Here, inside the parentheses we compute address of the sell:
[array + ecx*4] == [400020h +1*4] == 400024h ; where offset of array=400020h and ecx=1
mov eax, [array + ecx*4] ; eax->contents of the 2nd array's member ;eax=8
or
mov eax, [OFFSET array + ecx*4] ; eax->contents of the 2nd array's member ;eax=8
or
mov eax, ds:[400024h] ; eax->contents of the 2nd array's membr ;eax=8
and
mov eax, [array] ; eax->contents of the 1st array's member ;eax=5
is equal to
mov eax, array ; eax->contents of the 1st array's member ;eax=5
Regards,
Lingo
Damn! Why not just use the '#'-operator for immediate mode, like in Motorola assembly?
:bg
mercifer,
It would be too easy, then. :bg By the way, though, is not the # only used for immediate values with the $ to distinguish hex from decimal? It has been years but that is what just bubbled up in this thing I use for a brain.
Paul
mercifier ,
You are running into confusion because INTEL did not understand the Queen's English when they selected their mnemonics. A constant or address into a destination should be called a LOAD. A register contents or memory contents into a destination should be called a COPY. X86 does not really have a MOVE instruction, because that would mean the source gets copied into the destination, and then the source gets deleted. Obviously that does not happen, so MOV is a misnomer as far as its functionality is concerned. Ratch
In Motorola (and 6502) assembly, the '#' operator is used to differentiate absolute addressing (i.e. direct/displacement only) from immediate mode. The '$' operator means the following value is hexadecimal. These can be used independently of each other:
move.l 12345678,d0 ;load d0 with contents at decimal address 12345678
move.l #12345678,d0 ;load d0 with decimal (immediate) value of 12,345,678
move.l $12345678,d0 ;load d0 with contents at 12345678h
move.l #$12345678,d0 ;load 20 with hexadecimal (immediate) value of 12345678h
Ratch,
You got a point there. Data can never move, only be copied. Even the immediate constant remains unchanged, but in Motorola assembly the source of "move" comes first, which makes more sense to the syntax: move d0,d1 means "move (or copy) contents of d0 to d1". If the Intel copy instruction was named load instead, it would make more sense: mov ax,bx = "LOAD ax FROM bx" !!

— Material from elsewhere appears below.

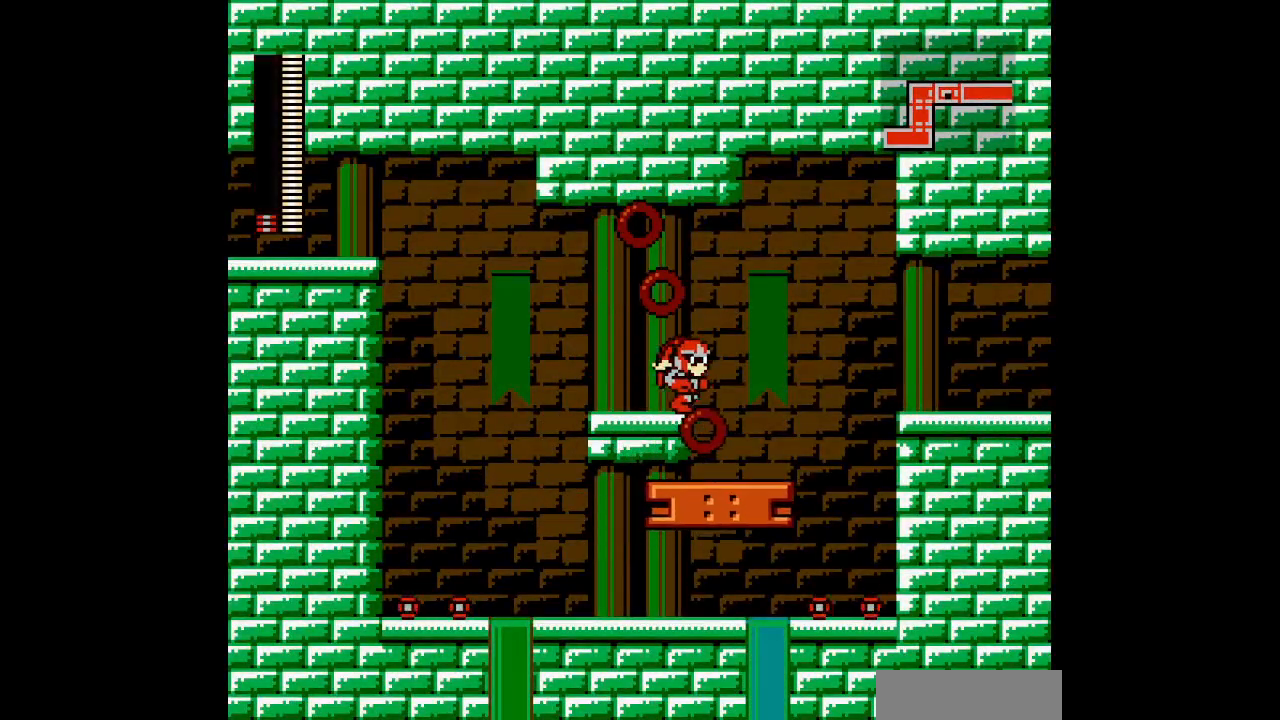
{"buttons": ["DPAD_RIGHT"], "events": []}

(Maybe I'll just make a macro synonym of the MOV instruction...)
mercifier,
> (Maybe I'll just make a macro synonym of the MOV instruction...)
Do yourself a favour and DON'T as the MOV family of mnemonics is easy enough to get the swing of with practice. There is a guy on Usenet who converted x86 to pseudo 68k notation with macros but he is forever suspended in out of date hardware where x86 is reasonably dynamic in terms of adaption.
mercifier ,
I include a EQU statement like @ EQU OFFSET in a my code. Then I can code like INVOKE EAX,@ LABELX,EBX,etc. You can do a # EQU OFFSET if you prefer. By the way, how do you like the way the Motorola 68000 series can do a direct memory to memory copy instead of having to run the contents through a register or stack first? Ratch
Quote from: hutch-- on April 02, 2007, 09:21:22 PM
Do yourself a favour and DON'T...
OK, I'll follow that advice!
Quote from: Ratch on April 02, 2007, 09:23:48 PM
I include a EQU statement like @ EQU OFFSET in a my code.
Sound reasonable, but as Hutch said, it's probably best to stick with common syntax, even if it's sometimes awkward.
Quote from: Ratch on April 02, 2007, 09:23:48 PM
By the way, how do you like the way the Motorola 68000 series can do a direct memory to memory copy instead of having to run the contents through a register or stack first? Ratch
Well, most of the time you load data into the processor because you want to process it in some way, not just store a copy of it somewhere else. But indeed, there are times when a memory to memory move would be more traightforward. I guess that the old repeatet string operations were supposed to make up for that. However, I have learned that compact and versatile instructions does not always mean that the program will run faster.